Closed Matgrb closed 3 years ago
I am considering implementing this issue. However, I see a couple of problems. Pipeline might apply different steps before running the model. It can be extracting features, rescaling the data, over or undersampling and many others. If you want to apply SHAP to analyse a pipeline you have to first apply all transformers of the pipeline on the input data, and then apply the estimator. So there are following side effects:
Having in mind that we are able to support the pipelines partially for SHAP features, and when we do, the results might be misleading for the user, I think the user should apply all the transformations before passing it to e.g. ShapRFECV, Model interpret or ShapResemblance model.
This has certain drawbacks in case the user wants to use methods that require passing X1
and X2
or X_train
and X_test
, because then the user has to apply the transformers correctly on these sets. We might want to add a docs page, in which we explain how to handle model pipelines for different use cases. And throw an informative error if the model pipeline is passed to Shap.Explainer
@timvink @sbjelogr what do you think?
You have a good point, @Matgrb.
Indeed shap values are well defined for a model. The transformers might mess-up the interpretation quite a bit.
In the first point (Data rescaling and simple transformations
), as long as the transformations are linear (say MinMaxScaler), it's easy to translate the interpretations (even with a summary plot).
However, in this category you might have some other transformers (like the imputers, FunctionTransormers, or any categorical encoder that encodes the target information (Example WoeEncoders), that are not so easy to interpret.
In addition, depending on how you use imblearn
transfromers on a training and validation set, you might have very misleading shap interpretations (recall that shap always calculates the marginal contribution of a feature relative to the average target distribution on your sample, and imblearn transformers are probably gonna mess up the average distribution of the sample, hence affecting the shap interpretations)
I would suggest to have a warning being raised by default in the first case (that might be turned off by a verbosity flag for example), something like
def func_name(...,verbosity=1,):
if verbosity >1:
warnings.warn("Shap interpretation might not be well defined with a pipeline. The recommended approach is to first apply the transformers, and then use the function with the last step of the pipeline"
In addition, all the three points you mention definitely an issue when you need to use shap
for interpretation purposes.
However, in the context of feature selection, with ShapRFECV, probably you might be able to have looser requirements on which transformers you reject by raising an error)

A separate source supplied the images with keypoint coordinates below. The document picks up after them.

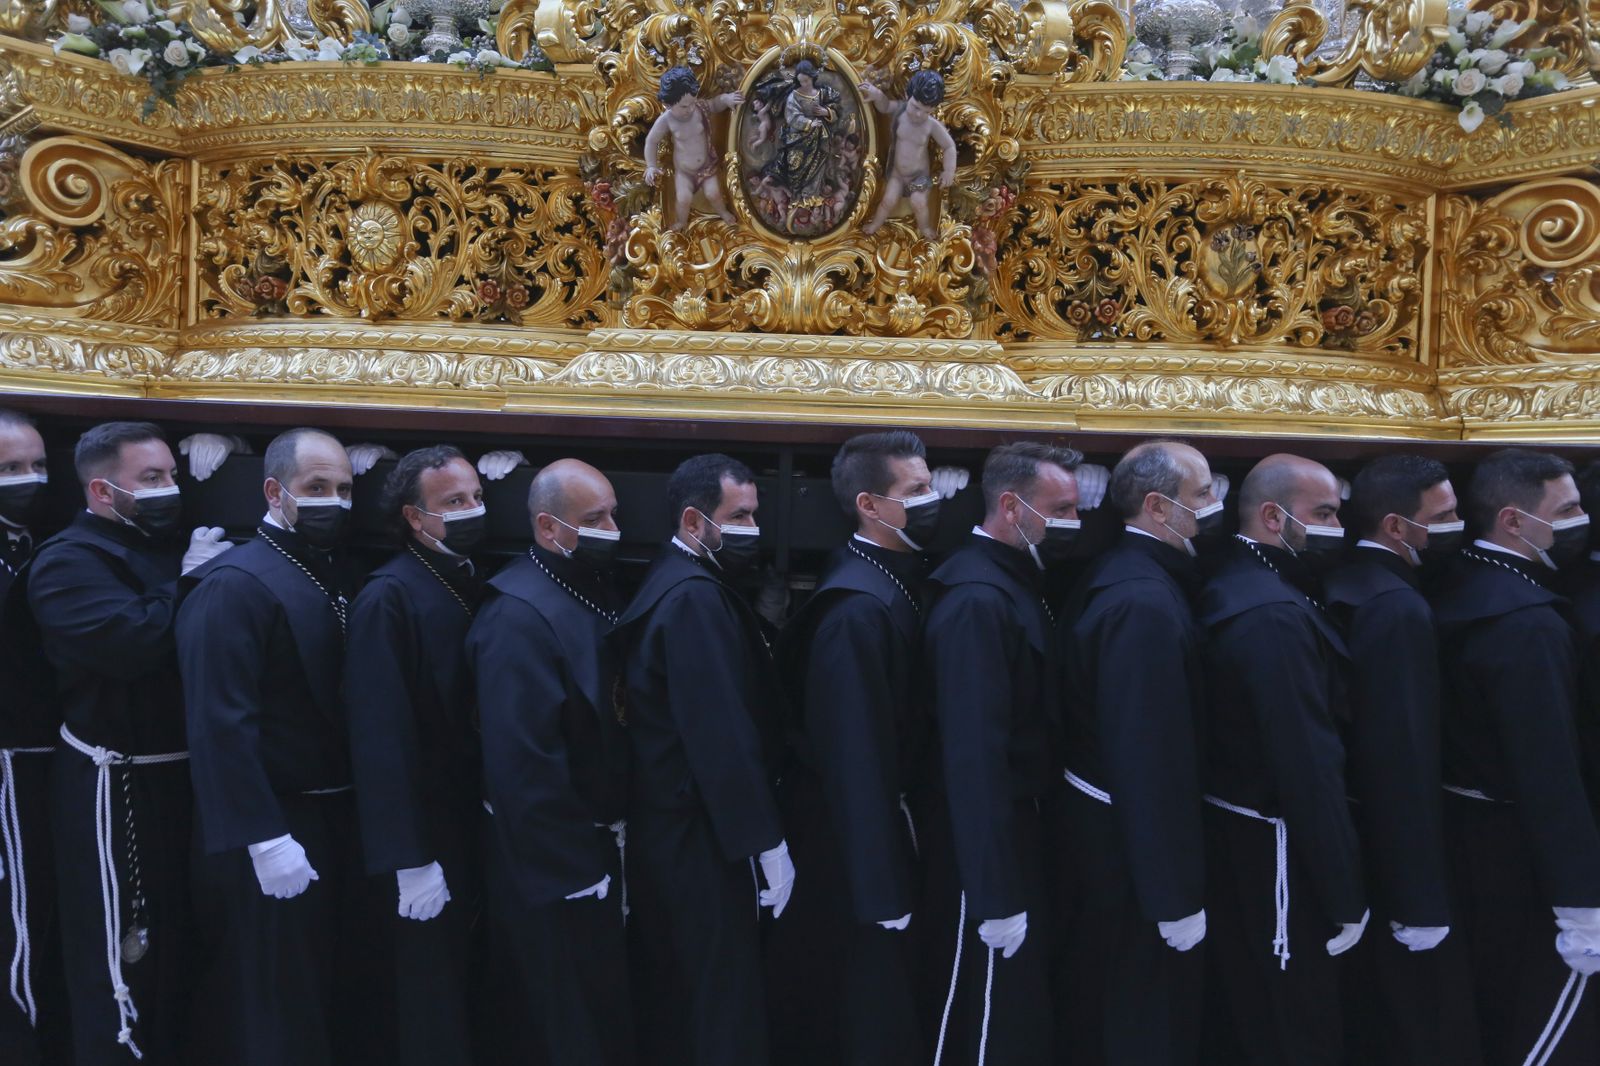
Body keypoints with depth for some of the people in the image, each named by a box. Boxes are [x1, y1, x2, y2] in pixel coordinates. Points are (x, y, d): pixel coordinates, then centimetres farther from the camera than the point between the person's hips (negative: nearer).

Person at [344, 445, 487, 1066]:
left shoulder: (476, 587, 6)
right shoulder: (388, 598, -16)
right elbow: (382, 739, -20)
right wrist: (410, 858, -22)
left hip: (479, 828, 7)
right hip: (429, 835, -7)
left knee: (473, 988, 20)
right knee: (434, 1004, 9)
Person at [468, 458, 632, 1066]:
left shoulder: (593, 591, 7)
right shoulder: (519, 616, -22)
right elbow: (522, 763, -25)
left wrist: (605, 842, 7)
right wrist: (579, 866, -20)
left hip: (595, 846, 9)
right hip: (557, 868, -8)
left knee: (606, 1011, 21)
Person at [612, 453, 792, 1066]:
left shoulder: (673, 585, 10)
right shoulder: (696, 597, -21)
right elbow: (723, 734, -25)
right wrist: (767, 842, -21)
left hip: (666, 821, 10)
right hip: (702, 834, -10)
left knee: (668, 989, 20)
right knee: (725, 999, 2)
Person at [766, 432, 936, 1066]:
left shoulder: (890, 580, 4)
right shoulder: (859, 606, -25)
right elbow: (858, 755, -26)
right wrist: (884, 890, -23)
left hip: (882, 812, 9)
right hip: (853, 831, -9)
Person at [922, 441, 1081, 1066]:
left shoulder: (1013, 582, 9)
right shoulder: (978, 600, -22)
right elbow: (975, 755, -27)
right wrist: (997, 895, -26)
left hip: (1022, 827, 10)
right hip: (991, 843, -10)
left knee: (1023, 1007, 21)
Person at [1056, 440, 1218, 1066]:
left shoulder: (1116, 575, 7)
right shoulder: (1146, 602, -26)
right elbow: (1153, 756, -28)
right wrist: (1176, 895, -24)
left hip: (1101, 819, 10)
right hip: (1135, 836, -10)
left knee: (1098, 1004, 24)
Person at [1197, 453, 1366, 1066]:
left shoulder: (1231, 587, 6)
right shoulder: (1276, 615, -24)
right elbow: (1311, 768, -25)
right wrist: (1345, 897, -18)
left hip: (1229, 833, 10)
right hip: (1271, 853, -10)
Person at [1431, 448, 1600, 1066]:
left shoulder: (1454, 589, 4)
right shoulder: (1528, 622, -23)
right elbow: (1549, 774, -25)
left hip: (1461, 827, 9)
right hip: (1520, 848, -9)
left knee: (1487, 1010, 22)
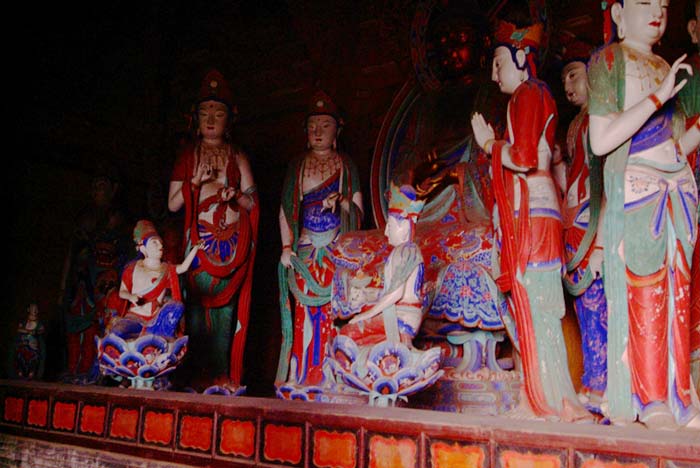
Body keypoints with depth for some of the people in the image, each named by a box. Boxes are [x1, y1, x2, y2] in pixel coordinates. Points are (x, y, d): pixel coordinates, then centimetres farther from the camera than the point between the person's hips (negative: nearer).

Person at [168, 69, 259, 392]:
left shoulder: (237, 157, 12)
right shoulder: (188, 156, 12)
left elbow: (253, 202, 10)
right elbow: (172, 204, 7)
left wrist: (235, 195, -10)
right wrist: (196, 181, -7)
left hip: (231, 241, 0)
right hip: (199, 240, 0)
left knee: (226, 303, -7)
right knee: (198, 302, -10)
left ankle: (224, 377, -4)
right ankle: (199, 376, -7)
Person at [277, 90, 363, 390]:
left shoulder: (346, 166, 10)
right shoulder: (297, 166, 13)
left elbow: (358, 207, 7)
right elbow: (285, 208, 11)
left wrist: (341, 202, -14)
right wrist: (286, 246, 2)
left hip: (336, 249, -1)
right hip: (305, 249, 1)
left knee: (334, 307, -7)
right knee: (305, 308, -3)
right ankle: (300, 373, 3)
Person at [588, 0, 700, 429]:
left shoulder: (665, 67, 19)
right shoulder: (608, 59, -1)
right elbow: (601, 142, -14)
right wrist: (657, 97, -15)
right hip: (635, 188, -7)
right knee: (643, 293, -6)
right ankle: (649, 403, 4)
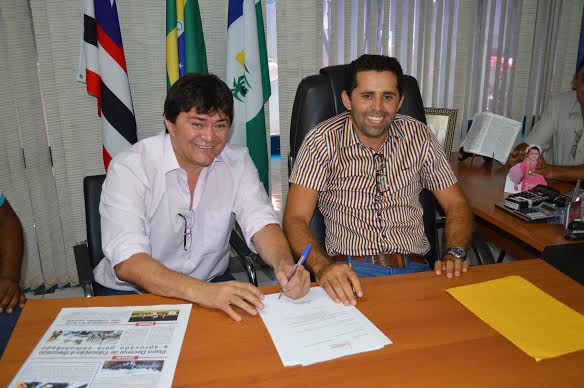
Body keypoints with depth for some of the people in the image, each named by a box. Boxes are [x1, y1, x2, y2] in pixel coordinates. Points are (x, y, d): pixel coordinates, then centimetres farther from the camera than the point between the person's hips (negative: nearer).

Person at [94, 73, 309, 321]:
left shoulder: (237, 162, -4)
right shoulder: (129, 168, -18)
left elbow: (261, 223, -13)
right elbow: (127, 262, -28)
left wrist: (285, 264, -36)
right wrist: (201, 291, -43)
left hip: (213, 282, 4)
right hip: (136, 293, -3)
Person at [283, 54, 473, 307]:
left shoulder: (418, 137, 9)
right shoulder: (323, 141, -2)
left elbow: (456, 205, 13)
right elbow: (296, 219, -9)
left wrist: (455, 254, -8)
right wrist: (322, 267, -29)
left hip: (414, 269, 4)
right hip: (351, 271, -4)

I think for now it will be safer to just not support model pipelines and ask users to apply it beforehand.
Indeed ShapRFECV could have looser requirements, let's see if users of the package make more issues about it, and how they want to use it in their example code.
For now I added an error with a message explaining that we don't support it and they need to apply the transformers beforehand.
Problem Description Currently, when passing the model pipeline to any shap feature, we use SHAP explainer to explain it directly, which causes an error.
Desired Outcome All shap features e.g. ShapRFECV should support using sklearn and imblearn pipelines.
Solution Outline Before passing the model to shap.explainer in
probatus.uitils.shap_helpers.shap_calc
check if the model is a model pipeline and if so, extract the last step from it. The support for the pipelines will be quite limited. It will only work if the previous steps of the pipeline do not perturb the feature names or number of features. For instance, if the user uses PCA to reduce number of features, this will cause that the model is not analysable using SHAP anymore.